- _TASK DIRECTIONS_
Write out exactly the lines below that run from the one containing "X169035160Y-75304080D03*" through the one containing "X146908520Y-105931400D03*", both included, with no other lines.
RECORDS FOR THE TASK below:
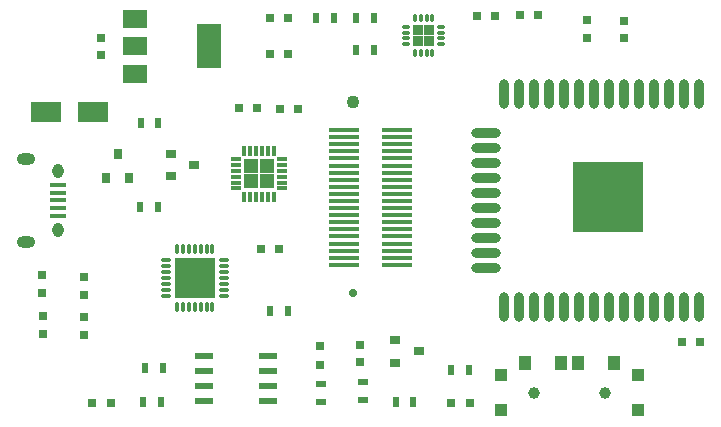
<source format=gbr>
G04 #@! TF.GenerationSoftware,KiCad,Pcbnew,no-vcs-found-996cba7~58~ubuntu16.04.1*
G04 #@! TF.CreationDate,2017-03-19T23:47:34+01:00*
G04 #@! TF.ProjectId,GhostESP32,47686F737445535033322E6B69636164,rev?*
G04 #@! TF.FileFunction,Soldermask,Top*
G04 #@! TF.FilePolarity,Negative*
%FSLAX46Y46*%
G04 Gerber Fmt 4.6, Leading zero omitted, Abs format (unit mm)*
G04 Created by KiCad (PCBNEW no-vcs-found-996cba7~58~ubuntu16.04.1) date Sun Mar 19 23:47:34 2017*
%MOMM*%
%LPD*%
G01*
G04 APERTURE LIST*
%ADD10C,0.100000*%
%ADD11R,1.000000X1.300000*%
%ADD12C,1.000000*%
%ADD13R,1.000000X1.100000*%
%ADD14R,0.750000X0.800000*%
%ADD15R,0.800000X0.750000*%
%ADD16R,0.800000X0.800000*%
%ADD17R,2.500000X1.800000*%
%ADD18R,2.500000X0.350000*%
%ADD19C,0.700000*%
%ADD20C,1.100000*%
%ADD21O,1.550000X1.000000*%
%ADD22O,0.950000X1.250000*%
%ADD23R,1.350000X0.400000*%
%ADD24R,0.900000X0.800000*%
%ADD25R,0.800000X0.900000*%
%ADD26R,0.500000X0.900000*%
%ADD27R,0.900000X0.500000*%
%ADD28R,1.550000X0.600000*%
%ADD29R,2.000000X1.500000*%
%ADD30R,2.000000X3.800000*%
%ADD31R,1.675000X1.675000*%
%ADD32O,0.300000X0.850000*%
%ADD33O,0.850000X0.300000*%
%ADD34O,0.900000X2.500000*%
%ADD35O,2.500000X0.900000*%
%ADD36R,6.000000X6.000000*%
%ADD37R,1.300000X1.300000*%
%ADD38R,0.300000X0.850000*%
%ADD39R,0.850000X0.300000*%
%ADD40R,0.900000X0.900000*%
%ADD41O,0.300000X0.750000*%
%ADD42O,0.750000X0.300000*%
G04 APERTURE END LIST*
D10*
D11*
X160681980Y-102800780D03*
X163681980Y-102800780D03*
X165181980Y-102800780D03*
X168181980Y-102800780D03*
D12*
X167431980Y-105300780D03*
X161431980Y-105300780D03*
D13*
X158631980Y-103800780D03*
X158631980Y-106800780D03*
X170231980Y-103800780D03*
X170231980Y-106800780D03*
D14*
X124785120Y-75256960D03*
X124785120Y-76756960D03*
D15*
X139107480Y-76591160D03*
X140607480Y-76591160D03*
D14*
X119776240Y-95381380D03*
X119776240Y-96881380D03*
X165892480Y-73788840D03*
X165892480Y-75288840D03*
X123332240Y-97003300D03*
X123332240Y-95503300D03*
X169035160Y-75304080D03*
X169035160Y-73804080D03*
X123332240Y-98896740D03*
X123332240Y-100396740D03*
X119816880Y-100315460D03*
X119816880Y-98815460D03*
X146672300Y-101233540D03*
X146672300Y-102733540D03*
D15*
X173951200Y-101028500D03*
X175451200Y-101028500D03*
D16*
X139032080Y-73599040D03*
X140632080Y-73599040D03*
X156034640Y-106189780D03*
X154434640Y-106189780D03*
X143281400Y-102933400D03*
X143281400Y-101333400D03*
X124005440Y-106146600D03*
X125605440Y-106146600D03*
D17*
X120065800Y-81554320D03*
X124065800Y-81554320D03*
D18*
X149844760Y-89078060D03*
X149844760Y-89678060D03*
X149844760Y-90278060D03*
X149844760Y-90878060D03*
X149844760Y-91478060D03*
X149844760Y-92078060D03*
X149844760Y-92678060D03*
X149844760Y-93278060D03*
X149844760Y-93878060D03*
X149844760Y-94478060D03*
X149844760Y-88478060D03*
X149844760Y-87878060D03*
X149844760Y-87278060D03*
X149844760Y-86678060D03*
X149844760Y-86078060D03*
X149844760Y-85478060D03*
X149844760Y-84878060D03*
X149844760Y-84278060D03*
X149844760Y-83678060D03*
X149844760Y-83078060D03*
X145344760Y-89078060D03*
X145344760Y-89678060D03*
X145344760Y-90278060D03*
X145344760Y-90878060D03*
X145344760Y-91478060D03*
X145344760Y-92078060D03*
X145344760Y-92678060D03*
X145344760Y-93278060D03*
X145344760Y-93878060D03*
X145344760Y-94478060D03*
X145344760Y-88478060D03*
X145344760Y-87878060D03*
X145344760Y-86078060D03*
X145344760Y-87278060D03*
X145344760Y-86678060D03*
X145344760Y-85478060D03*
X145344760Y-83078060D03*
X145344760Y-84278060D03*
X145344760Y-84878060D03*
X145344760Y-83678060D03*
D19*
X146094760Y-96878060D03*
D20*
X146094760Y-80678060D03*
D21*
X118441480Y-92527000D03*
X118441480Y-85527000D03*
D22*
X121141480Y-91527000D03*
X121141480Y-86527000D03*
D23*
X121141480Y-90327000D03*
X121141480Y-89677000D03*
X121141480Y-89027000D03*
X121141480Y-88377000D03*
X121141480Y-87727000D03*
D24*
X130668520Y-85079800D03*
X130668520Y-86979800D03*
X132668520Y-86029800D03*
D25*
X126164340Y-85121240D03*
X127114340Y-87121240D03*
X125214340Y-87121240D03*
D26*
X142998760Y-73624440D03*
X144498760Y-73624440D03*
X154400820Y-103398320D03*
X155900820Y-103398320D03*
X128076260Y-89562940D03*
X129576260Y-89562940D03*
X128121980Y-82499200D03*
X129621980Y-82499200D03*
X129975040Y-103248460D03*
X128475040Y-103248460D03*
X139077000Y-98419920D03*
X140577000Y-98419920D03*
X128304860Y-106103420D03*
X129804860Y-106103420D03*
D27*
X146908520Y-105931400D03*
X146908520Y-104431400D03*
X143367760Y-106058400D03*
X143367760Y-104558400D03*
D28*
X138879560Y-102158800D03*
X138879560Y-103428800D03*
X138879560Y-104698800D03*
X138879560Y-105968800D03*
X133479560Y-105968800D03*
X133479560Y-104698800D03*
X133479560Y-103428800D03*
X133479560Y-102158800D03*
D29*
X127645160Y-73685400D03*
X127645160Y-78285400D03*
X127645160Y-75985400D03*
D30*
X133945160Y-75985400D03*
D31*
X131858620Y-94764420D03*
X131858620Y-96439420D03*
X133533620Y-94764420D03*
X133533620Y-96439420D03*
D32*
X131196120Y-93151920D03*
X131696120Y-93151920D03*
X132196120Y-93151920D03*
X132696120Y-93151920D03*
X133196120Y-93151920D03*
X133696120Y-93151920D03*
X134196120Y-93151920D03*
D33*
X135146120Y-94101920D03*
X135146120Y-94601920D03*
X135146120Y-95101920D03*
X135146120Y-95601920D03*
X135146120Y-96101920D03*
X135146120Y-96601920D03*
X135146120Y-97101920D03*
D32*
X134196120Y-98051920D03*
X133696120Y-98051920D03*
X133196120Y-98051920D03*
X132696120Y-98051920D03*
X132196120Y-98051920D03*
X131696120Y-98051920D03*
X131196120Y-98051920D03*
D33*
X130246120Y-97101920D03*
X130246120Y-96601920D03*
X130246120Y-96101920D03*
X130246120Y-95601920D03*
X130246120Y-95101920D03*
X130246120Y-94601920D03*
X130246120Y-94101920D03*
D34*
X175394440Y-98037160D03*
X174124440Y-98037160D03*
X172854440Y-98037160D03*
X171584440Y-98037160D03*
X170314440Y-98037160D03*
X169044440Y-98037160D03*
X167774440Y-98037160D03*
X166504440Y-98037160D03*
X165234440Y-98037160D03*
X163964440Y-98037160D03*
X162694440Y-98037160D03*
X161424440Y-98037160D03*
X160154440Y-98037160D03*
X158884440Y-98037160D03*
D35*
X157394440Y-94752160D03*
X157394440Y-93482160D03*
X157394440Y-92212160D03*
X157394440Y-90942160D03*
X157394440Y-89672160D03*
X157394440Y-88402160D03*
X157394440Y-87132160D03*
X157394440Y-85862160D03*
X157394440Y-84592160D03*
X157394440Y-83322160D03*
D34*
X158884440Y-80037160D03*
X160154440Y-80037160D03*
X161424440Y-80037160D03*
X162694440Y-80037160D03*
X163964440Y-80037160D03*
X165234440Y-80037160D03*
X166504440Y-80037160D03*
X167774440Y-80037160D03*
X169044440Y-80037160D03*
X170314440Y-80037160D03*
X171584440Y-80037160D03*
X172854440Y-80037160D03*
X174124440Y-80037160D03*
X175394440Y-80037160D03*
D36*
X167694440Y-88737160D03*
D15*
X138317540Y-93106240D03*
X139817540Y-93106240D03*
X141435520Y-81318100D03*
X139935520Y-81318100D03*
X136431020Y-81178400D03*
X137931020Y-81178400D03*
X156630940Y-73395840D03*
X158130940Y-73395840D03*
X161722500Y-73306940D03*
X160222500Y-73306940D03*
D26*
X146379500Y-73588880D03*
X147879500Y-73588880D03*
X147871880Y-76334620D03*
X146371880Y-76334620D03*
D37*
X137487900Y-86113860D03*
X137487900Y-87413860D03*
X138787900Y-86113860D03*
X138787900Y-87413860D03*
D38*
X136887900Y-84813860D03*
X137387900Y-84813860D03*
X137887900Y-84813860D03*
X138387900Y-84813860D03*
X138887900Y-84813860D03*
X139387900Y-84813860D03*
D39*
X140087900Y-85513860D03*
X140087900Y-86013860D03*
X140087900Y-86513860D03*
X140087900Y-87013860D03*
X140087900Y-87513860D03*
X140087900Y-88013860D03*
D38*
X139387900Y-88713860D03*
X138887900Y-88713860D03*
X138387900Y-88713860D03*
X137887900Y-88713860D03*
X137387900Y-88713860D03*
X136887900Y-88713860D03*
D39*
X136187900Y-88013860D03*
X136187900Y-87513860D03*
X136187900Y-87013860D03*
X136187900Y-86513860D03*
X136187900Y-86013860D03*
X136187900Y-85513860D03*
D40*
X151629220Y-74615320D03*
X151629220Y-75515320D03*
X152529220Y-74615320D03*
X152529220Y-75515320D03*
D41*
X151329220Y-73590320D03*
X151829220Y-73590320D03*
X152329220Y-73590320D03*
X152829220Y-73590320D03*
D42*
X153554220Y-74315320D03*
X153554220Y-74815320D03*
X153554220Y-75315320D03*
X153554220Y-75815320D03*
D41*
X152829220Y-76540320D03*
X152329220Y-76540320D03*
X151829220Y-76540320D03*
X151329220Y-76540320D03*
D42*
X150604220Y-75815320D03*
X150604220Y-75315320D03*
X150604220Y-74815320D03*
X150604220Y-74315320D03*
D24*
X151685500Y-101810820D03*
X149685500Y-102760820D03*
X149685500Y-100860820D03*
D26*
X151199280Y-106123740D03*
X149699280Y-106123740D03*
M02*

</source>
End of RECORDS FOR THE TASK.
- _RESPONSE TO THE EXERCISE_
X169035160Y-75304080D03*
X169035160Y-73804080D03*
X123332240Y-98896740D03*
X123332240Y-100396740D03*
X119816880Y-100315460D03*
X119816880Y-98815460D03*
X146672300Y-101233540D03*
X146672300Y-102733540D03*
D15*
X173951200Y-101028500D03*
X175451200Y-101028500D03*
D16*
X139032080Y-73599040D03*
X140632080Y-73599040D03*
X156034640Y-106189780D03*
X154434640Y-106189780D03*
X143281400Y-102933400D03*
X143281400Y-101333400D03*
X124005440Y-106146600D03*
X125605440Y-106146600D03*
D17*
X120065800Y-81554320D03*
X124065800Y-81554320D03*
D18*
X149844760Y-89078060D03*
X149844760Y-89678060D03*
X149844760Y-90278060D03*
X149844760Y-90878060D03*
X149844760Y-91478060D03*
X149844760Y-92078060D03*
X149844760Y-92678060D03*
X149844760Y-93278060D03*
X149844760Y-93878060D03*
X149844760Y-94478060D03*
X149844760Y-88478060D03*
X149844760Y-87878060D03*
X149844760Y-87278060D03*
X149844760Y-86678060D03*
X149844760Y-86078060D03*
X149844760Y-85478060D03*
X149844760Y-84878060D03*
X149844760Y-84278060D03*
X149844760Y-83678060D03*
X149844760Y-83078060D03*
X145344760Y-89078060D03*
X145344760Y-89678060D03*
X145344760Y-90278060D03*
X145344760Y-90878060D03*
X145344760Y-91478060D03*
X145344760Y-92078060D03*
X145344760Y-92678060D03*
X145344760Y-93278060D03*
X145344760Y-93878060D03*
X145344760Y-94478060D03*
X145344760Y-88478060D03*
X145344760Y-87878060D03*
X145344760Y-86078060D03*
X145344760Y-87278060D03*
X145344760Y-86678060D03*
X145344760Y-85478060D03*
X145344760Y-83078060D03*
X145344760Y-84278060D03*
X145344760Y-84878060D03*
X145344760Y-83678060D03*
D19*
X146094760Y-96878060D03*
D20*
X146094760Y-80678060D03*
D21*
X118441480Y-92527000D03*
X118441480Y-85527000D03*
D22*
X121141480Y-91527000D03*
X121141480Y-86527000D03*
D23*
X121141480Y-90327000D03*
X121141480Y-89677000D03*
X121141480Y-89027000D03*
X121141480Y-88377000D03*
X121141480Y-87727000D03*
D24*
X130668520Y-85079800D03*
X130668520Y-86979800D03*
X132668520Y-86029800D03*
D25*
X126164340Y-85121240D03*
X127114340Y-87121240D03*
X125214340Y-87121240D03*
D26*
X142998760Y-73624440D03*
X144498760Y-73624440D03*
X154400820Y-103398320D03*
X155900820Y-103398320D03*
X128076260Y-89562940D03*
X129576260Y-89562940D03*
X128121980Y-82499200D03*
X129621980Y-82499200D03*
X129975040Y-103248460D03*
X128475040Y-103248460D03*
X139077000Y-98419920D03*
X140577000Y-98419920D03*
X128304860Y-106103420D03*
X129804860Y-106103420D03*
D27*
X146908520Y-105931400D03*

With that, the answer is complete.